The CVSS 3.1 score of 7.5 (HIGH) reflects a network-accessible vulnerability with no special complexity, requiring only basic authentication and resulting in high integrity impact (unauthorized task state modification). The attack vector is unauthenticated-network-accessible; however, the PR (Privileges Required) field is set to 'None' in the severity vector, indicating that the flaw affects authenticated users broadly without elevation. The integrity impact is rated high because task state is a critical operational control, while confidentiality and availability impacts are none. The score appropriately captures a serious but not critical vulnerability; the actual risk to a specific organization depends heavily on how Airflow is deployed and whether multi-DAG isolation is a security boundary.

Frequently asked questions

Can this vulnerability be exploited by someone without any Airflow account?

No. The attacker must be an authenticated UI or API user with valid edit permissions on at least one DAG. However, this is a relatively low bar in many deployments—any user who can edit a test or non-critical DAG can exploit it to interfere with any other DAG.

Does upgrading to 3.2.2 require a restart of the Airflow scheduler or web server?

Refer to the Apache Airflow release notes for version 3.2.2 to confirm upgrade procedures. Typically, patching Airflow components does require a restart of affected services to load the new code, but the exact procedure depends on your deployment model (traditional, containerized, Kubernetes, etc.).

If we restrict API v2 access to internal networks only, are we protected until we patch?

Network segmentation significantly reduces risk by limiting which users can reach the vulnerable endpoints. However, it is not a complete mitigation because internal users with legitimate API access can still exploit the flaw. Patching remains the recommended remediation; network controls are a useful interim measure.

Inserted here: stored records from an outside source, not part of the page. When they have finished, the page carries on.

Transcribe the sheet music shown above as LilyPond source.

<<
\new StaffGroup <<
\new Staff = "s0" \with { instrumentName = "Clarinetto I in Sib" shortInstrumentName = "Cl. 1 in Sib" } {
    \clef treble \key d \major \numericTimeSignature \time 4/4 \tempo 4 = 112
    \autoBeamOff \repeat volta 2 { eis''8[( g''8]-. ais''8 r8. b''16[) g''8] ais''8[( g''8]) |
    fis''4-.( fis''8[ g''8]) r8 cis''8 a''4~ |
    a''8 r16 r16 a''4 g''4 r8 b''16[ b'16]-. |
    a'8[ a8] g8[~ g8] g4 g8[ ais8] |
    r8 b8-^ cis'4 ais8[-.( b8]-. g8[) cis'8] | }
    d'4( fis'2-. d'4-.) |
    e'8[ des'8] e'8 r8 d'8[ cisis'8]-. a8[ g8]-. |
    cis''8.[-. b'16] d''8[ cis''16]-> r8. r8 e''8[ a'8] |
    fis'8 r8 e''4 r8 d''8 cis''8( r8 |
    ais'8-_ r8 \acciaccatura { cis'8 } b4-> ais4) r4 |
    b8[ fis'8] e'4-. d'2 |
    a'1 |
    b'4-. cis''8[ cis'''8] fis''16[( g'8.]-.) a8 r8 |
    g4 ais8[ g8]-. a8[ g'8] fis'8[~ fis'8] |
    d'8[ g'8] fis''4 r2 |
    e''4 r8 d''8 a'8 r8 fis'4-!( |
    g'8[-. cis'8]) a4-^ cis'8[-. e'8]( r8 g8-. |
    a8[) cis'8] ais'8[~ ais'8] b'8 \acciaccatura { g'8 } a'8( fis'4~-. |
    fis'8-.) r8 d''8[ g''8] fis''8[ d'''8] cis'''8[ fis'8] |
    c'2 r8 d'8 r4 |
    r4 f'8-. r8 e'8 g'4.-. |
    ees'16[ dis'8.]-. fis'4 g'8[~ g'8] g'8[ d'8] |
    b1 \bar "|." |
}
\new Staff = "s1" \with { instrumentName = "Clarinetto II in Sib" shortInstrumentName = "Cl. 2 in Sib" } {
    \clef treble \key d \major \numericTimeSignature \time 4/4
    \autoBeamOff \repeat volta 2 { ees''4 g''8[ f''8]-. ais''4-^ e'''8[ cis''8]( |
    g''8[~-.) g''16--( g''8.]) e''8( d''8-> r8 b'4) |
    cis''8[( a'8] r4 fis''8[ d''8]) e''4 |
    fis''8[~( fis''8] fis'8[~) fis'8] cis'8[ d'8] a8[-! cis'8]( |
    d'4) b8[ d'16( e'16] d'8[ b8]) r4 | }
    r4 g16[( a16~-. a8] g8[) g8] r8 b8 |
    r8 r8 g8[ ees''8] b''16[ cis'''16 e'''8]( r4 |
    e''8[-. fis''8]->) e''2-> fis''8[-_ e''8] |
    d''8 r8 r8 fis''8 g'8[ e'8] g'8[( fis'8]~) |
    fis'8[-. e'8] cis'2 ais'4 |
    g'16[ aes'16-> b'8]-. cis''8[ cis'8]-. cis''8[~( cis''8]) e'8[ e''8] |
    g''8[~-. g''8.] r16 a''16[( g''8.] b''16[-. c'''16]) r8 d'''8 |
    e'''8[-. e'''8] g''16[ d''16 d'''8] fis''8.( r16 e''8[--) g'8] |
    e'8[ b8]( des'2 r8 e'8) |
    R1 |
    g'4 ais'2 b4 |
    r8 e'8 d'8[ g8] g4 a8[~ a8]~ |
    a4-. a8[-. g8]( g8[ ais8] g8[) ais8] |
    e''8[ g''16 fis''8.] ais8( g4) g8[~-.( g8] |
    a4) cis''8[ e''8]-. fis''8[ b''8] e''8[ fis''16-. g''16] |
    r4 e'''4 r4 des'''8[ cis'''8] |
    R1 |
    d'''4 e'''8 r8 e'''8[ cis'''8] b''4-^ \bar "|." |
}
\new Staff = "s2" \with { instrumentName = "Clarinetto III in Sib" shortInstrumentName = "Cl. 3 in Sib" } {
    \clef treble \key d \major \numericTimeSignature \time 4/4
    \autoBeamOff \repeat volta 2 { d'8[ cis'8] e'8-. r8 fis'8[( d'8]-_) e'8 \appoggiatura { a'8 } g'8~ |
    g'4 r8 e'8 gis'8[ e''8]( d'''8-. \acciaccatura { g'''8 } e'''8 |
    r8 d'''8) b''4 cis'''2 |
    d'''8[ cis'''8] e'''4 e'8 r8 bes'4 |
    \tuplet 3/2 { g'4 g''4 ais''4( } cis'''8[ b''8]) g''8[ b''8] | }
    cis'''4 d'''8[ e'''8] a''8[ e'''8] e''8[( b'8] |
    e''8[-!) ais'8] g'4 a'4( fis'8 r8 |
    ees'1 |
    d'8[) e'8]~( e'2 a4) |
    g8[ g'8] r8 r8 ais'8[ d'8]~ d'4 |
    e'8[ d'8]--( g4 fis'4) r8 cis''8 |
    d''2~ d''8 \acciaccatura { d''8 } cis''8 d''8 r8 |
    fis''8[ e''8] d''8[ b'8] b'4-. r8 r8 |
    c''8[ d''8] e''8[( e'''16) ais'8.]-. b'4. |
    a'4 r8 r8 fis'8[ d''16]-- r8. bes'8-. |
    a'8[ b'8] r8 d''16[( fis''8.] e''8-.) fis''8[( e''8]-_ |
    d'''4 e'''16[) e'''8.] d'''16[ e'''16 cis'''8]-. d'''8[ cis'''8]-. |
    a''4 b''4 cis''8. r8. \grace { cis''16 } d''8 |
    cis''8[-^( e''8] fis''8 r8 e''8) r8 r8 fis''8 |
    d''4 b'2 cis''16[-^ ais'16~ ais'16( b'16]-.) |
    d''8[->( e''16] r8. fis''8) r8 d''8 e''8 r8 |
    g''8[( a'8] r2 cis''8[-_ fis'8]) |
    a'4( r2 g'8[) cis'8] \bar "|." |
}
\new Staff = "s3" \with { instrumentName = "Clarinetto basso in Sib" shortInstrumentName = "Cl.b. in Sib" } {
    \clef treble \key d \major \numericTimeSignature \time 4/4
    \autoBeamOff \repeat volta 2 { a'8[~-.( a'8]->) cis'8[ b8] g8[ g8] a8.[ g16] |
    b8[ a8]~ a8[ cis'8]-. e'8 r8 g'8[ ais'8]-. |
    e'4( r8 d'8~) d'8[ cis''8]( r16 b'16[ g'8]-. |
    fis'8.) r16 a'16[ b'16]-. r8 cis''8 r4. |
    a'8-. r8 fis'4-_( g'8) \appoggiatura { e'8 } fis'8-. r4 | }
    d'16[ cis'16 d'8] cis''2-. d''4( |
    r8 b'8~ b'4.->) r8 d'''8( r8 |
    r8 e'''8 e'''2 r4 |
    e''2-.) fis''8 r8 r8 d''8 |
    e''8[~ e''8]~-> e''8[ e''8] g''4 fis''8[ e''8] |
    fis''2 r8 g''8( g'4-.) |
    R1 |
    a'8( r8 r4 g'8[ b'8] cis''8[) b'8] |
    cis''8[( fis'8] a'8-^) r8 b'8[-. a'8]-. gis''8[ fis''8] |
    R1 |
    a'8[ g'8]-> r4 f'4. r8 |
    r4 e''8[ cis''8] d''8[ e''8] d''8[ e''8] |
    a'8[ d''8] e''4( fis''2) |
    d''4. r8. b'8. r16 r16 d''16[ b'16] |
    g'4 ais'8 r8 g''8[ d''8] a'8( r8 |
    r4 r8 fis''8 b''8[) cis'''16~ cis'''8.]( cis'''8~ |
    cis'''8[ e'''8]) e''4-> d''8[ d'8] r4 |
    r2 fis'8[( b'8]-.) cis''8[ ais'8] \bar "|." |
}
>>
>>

How does this differ from a simple privilege escalation vulnerability?

Rather than elevating an attacker's privileges within Airflow, this vulnerability exploits a logic flaw that causes the authorization system to enforce permissions against the wrong DAG. The attacker's privileges remain unchanged, but the permission check is bypassed entirely due to the mismatch between the URL path and request body identifiers.

This analysis is based on the official CVE-2026-41084 record and Apache Airflow security advisories as of the published date. Versions, patch numbers, and recommended fixes are drawn from vendor sources and should be verified against the official Apache Airflow security documentation before deployment. SEC.co does not provide legal, compliance, or warranty advice. Organizations should conduct internal risk assessments and testing in their own environments before deploying patches. This document is for informational purposes and does not constitute a substitute for professional security consultation. Source: NVD (public-domain), retrieved 2026-07-07. Analysis generated by SEC.co (claude-haiku-4-5).